Feststellungsziel 5 wurde als unzulässig angesehen. Gegenstand sei eine nach den Umständen des Einzelfalls zu beurteilende Frage, die nicht im Rahmen eines Musterverfahrens geklärt werden könne.

Feststellungsziel 7 hatte den Beginn der Verjährungsfrist zum Gegenstand. Dieses war nach Ansicht des BGH unbegründet.

Maßgeblich sei die Dreijahresfrist des § 195 BGB. Diese beginnt gemäß § 199 Abs. 1 BGB mit dem Schluss des Jahres, in dem der Anspruch entstanden ist und der Gläubiger von den den Anspruch begründenden Umständen und der Person des Schuldners Kenntnis erlangt oder ohne grobe Fahrlässigkeit erlangen müsste.

Wie oben ausgeführt haben die Kläger mit dem Feststellungsziel 7 folgende Feststellungen begehrt:

Eine Verjährung der Ansprüche von Verbrauchern auf Erstattung von Entgelten beginnt erst ab dem Zeitpunkt zu laufen, ab dem Verbraucher Kenntnis von der Unwirksamkeit der Zustimmungsfiktionsklausel haben oder ohne grobe Fahrlässigkeit hätten haben können.

Hilfsweise:  Die kenntnisabhängige Verjährungsfrist beginnt frühestens mit dem Schluss des Jahres 2021 zu laufen.

Die Kläger stellen sich also auf den Standpunkt, dass für den Beginn der Verjährungsfrist Kenntnis der Unwirksamkeit der Klausel nötig ist, zumindest aber, dass der Verjährungsbeginn bis zum Urteil des BGH im April 2021 hinausgeschoben worden sei.
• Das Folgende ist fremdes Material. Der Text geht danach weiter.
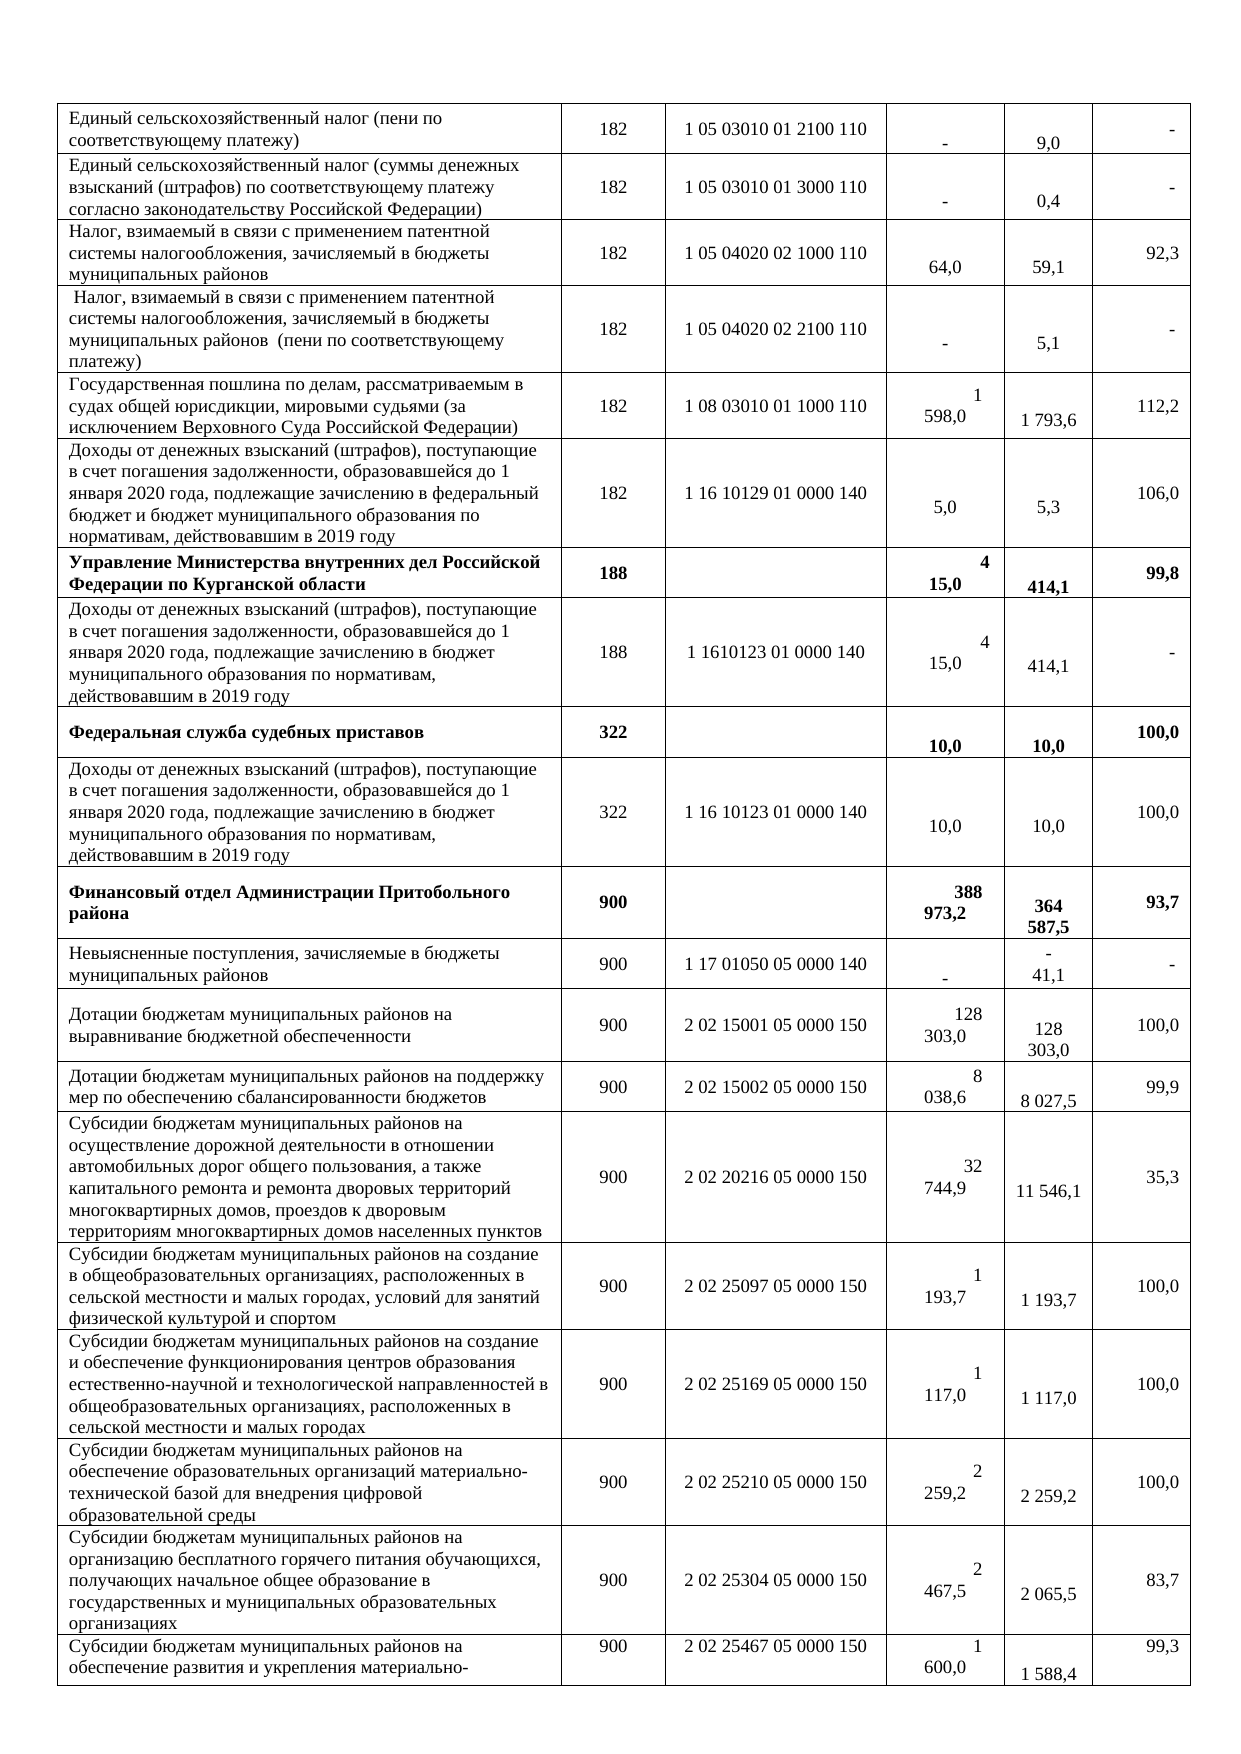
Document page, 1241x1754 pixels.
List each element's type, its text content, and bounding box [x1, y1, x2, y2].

table_cell 100,0 [1093, 1439, 1190, 1525]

Denn bis dahin sei die Rechtslage unsicher und zweifelhaft gewesen. Davon ausgehend beginne die Dreijahresfrist frühestens mit Schluss des Jahres 2021 zu laufen.

Der BGH hat beide Punkte anders beurteilt. Kenntnis von der Unwirksamkeit der Klauseln ist nicht nötig. Entstanden sind die Rückerstattungsansprüche der Verbraucher mit der Genehmigung der Saldoabschlüsse der Girokonten durch die Verbraucher (nach Ablauf der sechswöchigen Einwendungsfrist), nicht bereits mit Abbuchung.

Verbraucher hätten bereits vor dem zitierten Urteil Klage erheben können. Der vor diesem Urteil ergangenen Rechtsprechung ist nicht zu entnehmen, dass Zustimmungsfiktionsklauseln durch den BGH gebilligt werden. Seit jeher gilt der Grundsatz: Schweigen des Verwendungsgegners (= Adressat der AGB) zu einem Antrag auf Vertragsänderung ist nicht als Annahme zu sehen. Von diesem Grundsatz weicht eine Zustimmungsfiktionsklausel ab. Ferner zitiert der BGH ein Urteil vom 11. Oktober 20027 (III ZR 63/07), mit dem das Urteil vom 27. April 2021 auf einer Linie liege.